Trump’s Georgia rally was supposed to pump up Loeffler and Perdue. It ended up being a grievance-fest.

Outgoing President Donald Trump traveled to Valdosta, Georgia on Saturday for a rally that was ostensibly aimed at upping voters and encouraging them to support Republican Senators Kelly Loeffler and David Perdue ahead of next month’s run-off election. . But, perhaps unsurprisingly, Trump ended up having a hard time talking about anything other than himself and his grievances.

Trump’s trip to Georgia for his first post-election rally came as he continues to push lies about election theft – and as he makes one last push for Republican-controlled legislatures to overturn the results elections. Much of Trump’s remarks consisted of variations on these themes, and his insistence that the election was rigged against him in states he lost like Georgia was in tension with the idea that it is important that Republicans look to Loeffler and Perdue.

This inconsistency was evident throughout Trump’s speech on Saturday, which began with him brazenly lying that he actually won Georgia.

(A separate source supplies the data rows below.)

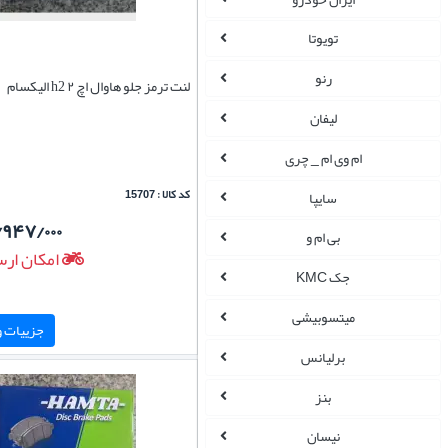
تویوتا
رنو
لنت ترمز جلو هاوال اچ ۲ h2 الیکسام
لیفان
ام وی ام _ چری
کد کالا : 15707
سایپا
/۹۴۷/۰۰۰
بی ام و
امکان ارس
جک KMC
میتسوبیشی
جزییات و 
برلیانس
بنز
نیسان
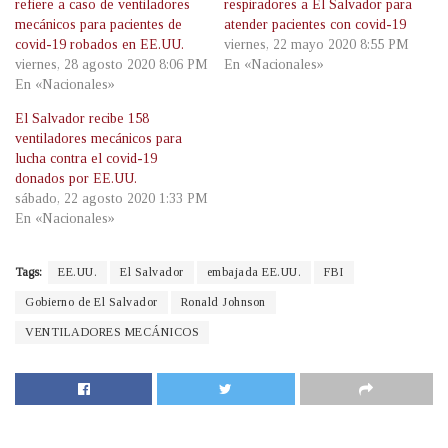
refiere a caso de ventiladores
respiradores a El Salvador para
mecánicos para pacientes de
atender pacientes con covid-19
covid-19 robados en EE.UU.
viernes, 22 mayo 2020 8:55 PM
viernes, 28 agosto 2020 8:06 PM
En «Nacionales»
En «Nacionales»
El Salvador recibe 158
ventiladores mecánicos para
lucha contra el covid-19
donados por EE.UU.
sábado, 22 agosto 2020 1:33 PM
En «Nacionales»
Tags:
EE.UU.
El Salvador
embajada EE.UU.
FBI
Gobierno de El Salvador
Ronald Johnson
VENTILADORES MECÁNICOS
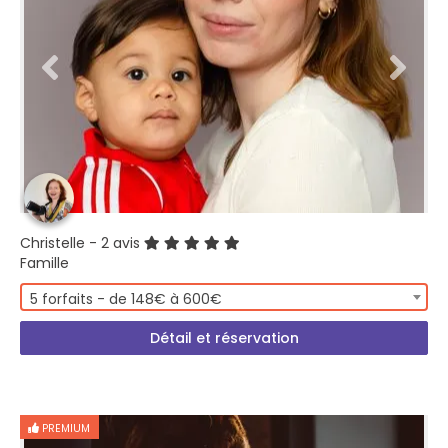
Christelle
- 2 avis
Famille
5 forfaits - de 148€ à 600€
Détail et réservation
PREMIUM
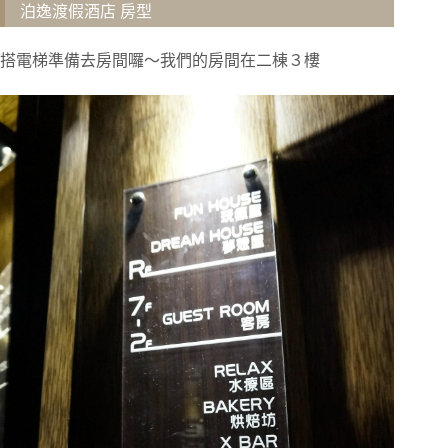
泊逸渡假酒店 房型
搭電梯準備去房間囉～我們的房間在二棟３樓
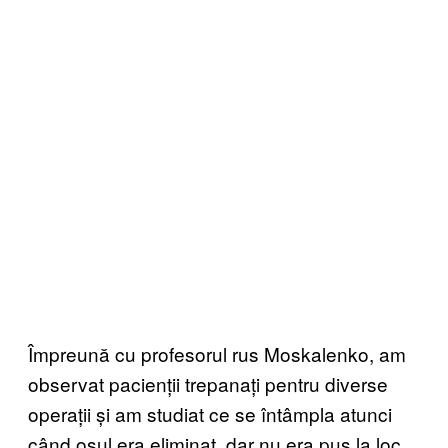
Împreună cu profesorul rus Moskalenko, am
observat pacienții trepanați pentru diverse
operații și am studiat ce se întâmpla atunci
când osul era eliminat, dar nu era pus la loc.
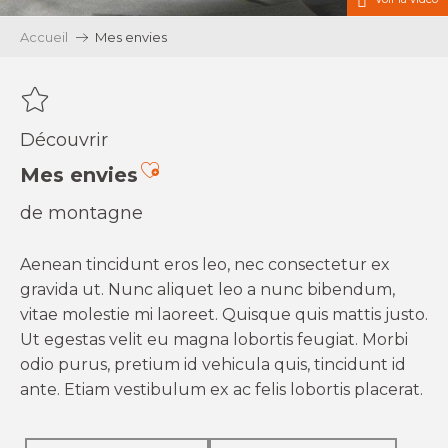
Accueil
Mes envies
Découvrir
Ajouter aux favoris
Mes envies
de montagne
Aenean tincidunt eros leo, nec consectetur ex
gravida ut. Nunc aliquet leo a nunc bibendum,
vitae molestie mi laoreet. Quisque quis mattis justo.
Ut egestas velit eu magna lobortis feugiat. Morbi
odio purus, pretium id vehicula quis, tincidunt id
ante. Etiam vestibulum ex ac felis lobortis placerat.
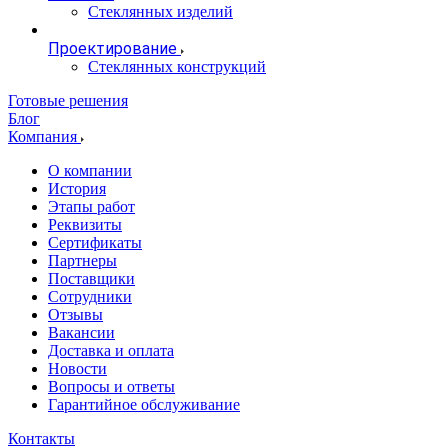
Стеклянных изделий
Проектирование
Стеклянных конструкций
Готовые решения
Блог
Компания
О компании
История
Этапы работ
Реквизиты
Сертификаты
Партнеры
Поставщики
Сотрудники
Отзывы
Вакансии
Доставка и оплата
Новости
Вопросы и ответы
Гарантийное обслуживание
Контакты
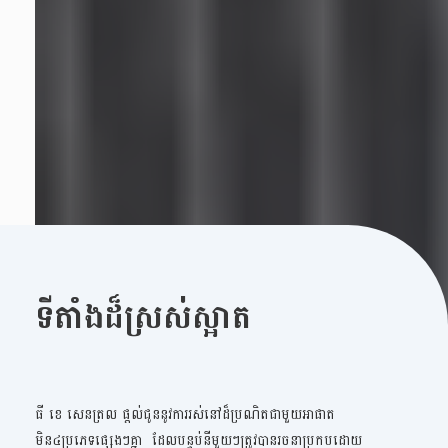
ទីតាំងដ៏ស្រស់ស្អាត
ធី ខេ សេនត្រល ផ្តល់ជូននូវការរស់នៅដ៏ប្រណិតជាមួយអាផាត
មិន៤ប្រភេទផ្សេងៗគ្នា ដែលបន្ទប់នីមួយៗត្រូវបានរចនាប្រកបដោយ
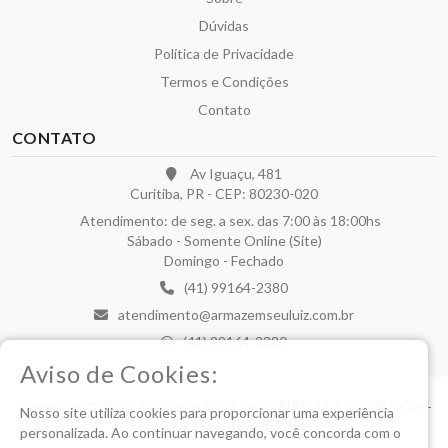
Dúvidas
Política de Privacidade
Termos e Condições
Contato
CONTATO
Av Iguaçu, 481
Curitiba, PR - CEP: 80230-020
Atendimento: de seg. a sex. das 7:00 às 18:00hs
Sábado - Somente Online (Site)
Domingo - Fechado
(41) 99164-2380
atendimento@armazemseuluiz.com.br
(41) 99164-2380
Aviso de Cookies:
Copyright © 2026 Armazem Seu Luiz - CNPJ: 21.170.274/0001-
Nosso site utiliza cookies para proporcionar uma experiência
07 |
Metastore
.
personalizada. Ao continuar navegando, você concorda com o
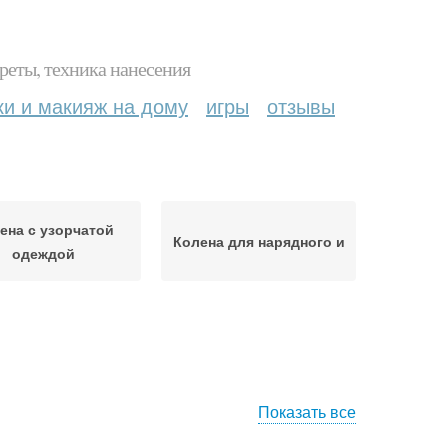
реты, техника нанесения
ки и макияж на дому
игры
отзывы
ена с узорчатой
Колена для нарядного и
одеждой
Показать все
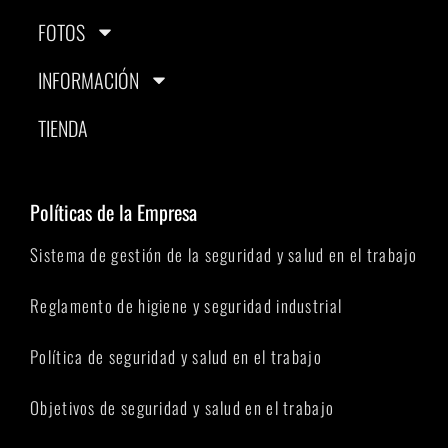
FOTOS
INFORMACIÓN
TIENDA
Políticas de la Empresa
Sistema de gestión de la seguridad y salud en el trabajo
Reglamento de higiene y seguridad industrial
Política de seguridad y salud en el trabajo
Objetivos de seguridad y salud en el trabajo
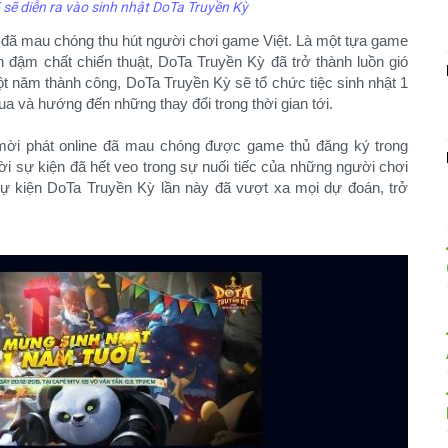
ẽ diễn ra vào sinh nhật DoTa Truyền Kỳ
đã mau chóng thu hút người chơi game Việt. Là một tựa game
 đậm chất chiến thuật, DoTa Truyền Kỳ đã trở thành luồn gió
t năm thành công, DoTa Truyền Kỳ sẽ tổ chức tiệc sinh nhật 1
 và hướng đến những thay đổi trong thời gian tới.
mời phát online đã mau chóng được game thủ đăng ký trong
i sự kiện đã hết veo trong sự nuối tiếc của những người chơi
 kiện DoTa Truyền Kỳ lần này đã vượt xa mọi dự đoán, trở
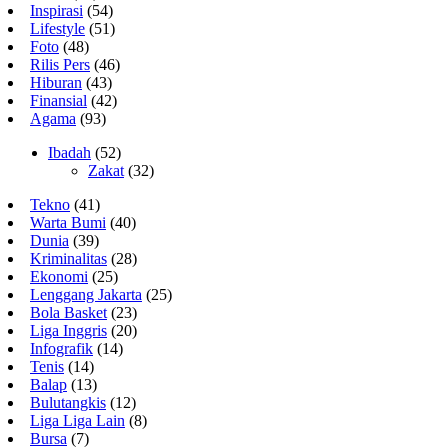
Inspirasi
(54)
Lifestyle
(51)
Foto
(48)
Rilis Pers
(46)
Hiburan
(43)
Finansial
(42)
Agama
(93)
Ibadah
(52)
Zakat
(32)
Tekno
(41)
Warta Bumi
(40)
Dunia
(39)
Kriminalitas
(28)
Ekonomi
(25)
Lenggang Jakarta
(25)
Bola Basket
(23)
Liga Inggris
(20)
Infografik
(14)
Tenis
(14)
Balap
(13)
Bulutangkis
(12)
Liga Liga Lain
(8)
Bursa
(7)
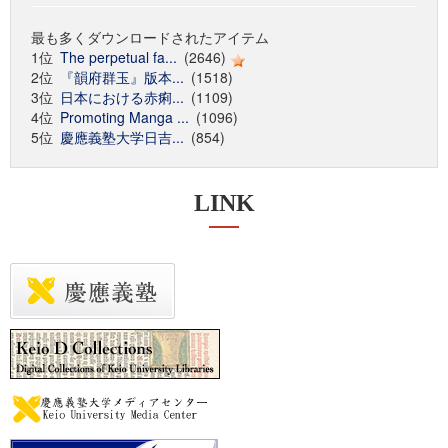
最も多くダウンロードされたアイテム
1位
The perpetual fa...
(2646)
2位
『韻府群玉』版本...
(1518)
3位
日本における赤痢...
(1109)
4位
Promoting Manga ...
(1096)
5位
慶應義塾大学日吉...
(854)
LINK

“We won Georgia, so you understand,” Trump said, even his loss in the state has already been certified by Georgia election officials. Trump ended up repeating this lie so many times throughout his speech that in the end he mentioned it in passing as if it were a fact.

Despite his insistence that best-running Georgia Republicans look the other way as Democrats conspire to steal the election, Trump has at other times urged his fans to vote for Loeffler. and Purdue, saying things like, “If you don’t vote, the Socialists and the Communists win.”

But what the president didn’t bother to try to explain is why Republican voters should be confident that the run-off will not be rigged as he says in the presidential election, being given that they will be run by the same managers.

The two Georgian senators are in close races, and the narrow margin by which Trump lost the state would make it seem like even a slightly depressed turnout could cost Loeffler and Perdue their seats in January. And if they both lose, the Democrats will regain control of the Senate thanks to the decisive vote of Vice President-elect Kamala Harris. Republicans were counting on the president to give momentum to the two candidates.

But the downside of Trump’s difficulty in talking about anything other than himself or the alleged horror of others became evident when Loeffler and Perdue took to the stage to lukewarm applause. Their brief remarks were truncated by “fight for Trump!” songs that drowned them.

Georgia rally came hours after Trump would have phoned Georgia Governor Brian Kemp (R) and asked him to call a special session of the legislature to overturn the election results. Kemp reportedly refused Trump, and perhaps as a result, Trump attacked him several times throughout his speech, at one point story his fans, “Your governor should be ashamed of himself.”

Then, towards the end of the rally, Trump described the desperate two-fronted battle he is trying to wage to overthrow the election, saying, “I hope our legislatures and the United States Supreme Court take a step forward. before and will save our country.

But as neither Republican-controlled state legislatures nor the Supreme Court have so far shown much willingness to get involved in an election that President-elect Joe Biden has clearly won, Trump appears to have a back-up plan. – a plan that he expressed in a completely inconsistent manner.

“We are going to reclaim the White House. We’re going to get it back, ”Trump said, teasing a 2024 run, but then immediately added: “I don’t want to wait until 2024. I want to go back three weeks.”

Unfortunately for Trump, there is no recovery. But in the meantime, his refusal to concede has led to a fundraising windfall that may end up helping him launch an offer to avenge his loss to Biden based on the ‘they stole me’ lies he. has grown in the month since election day.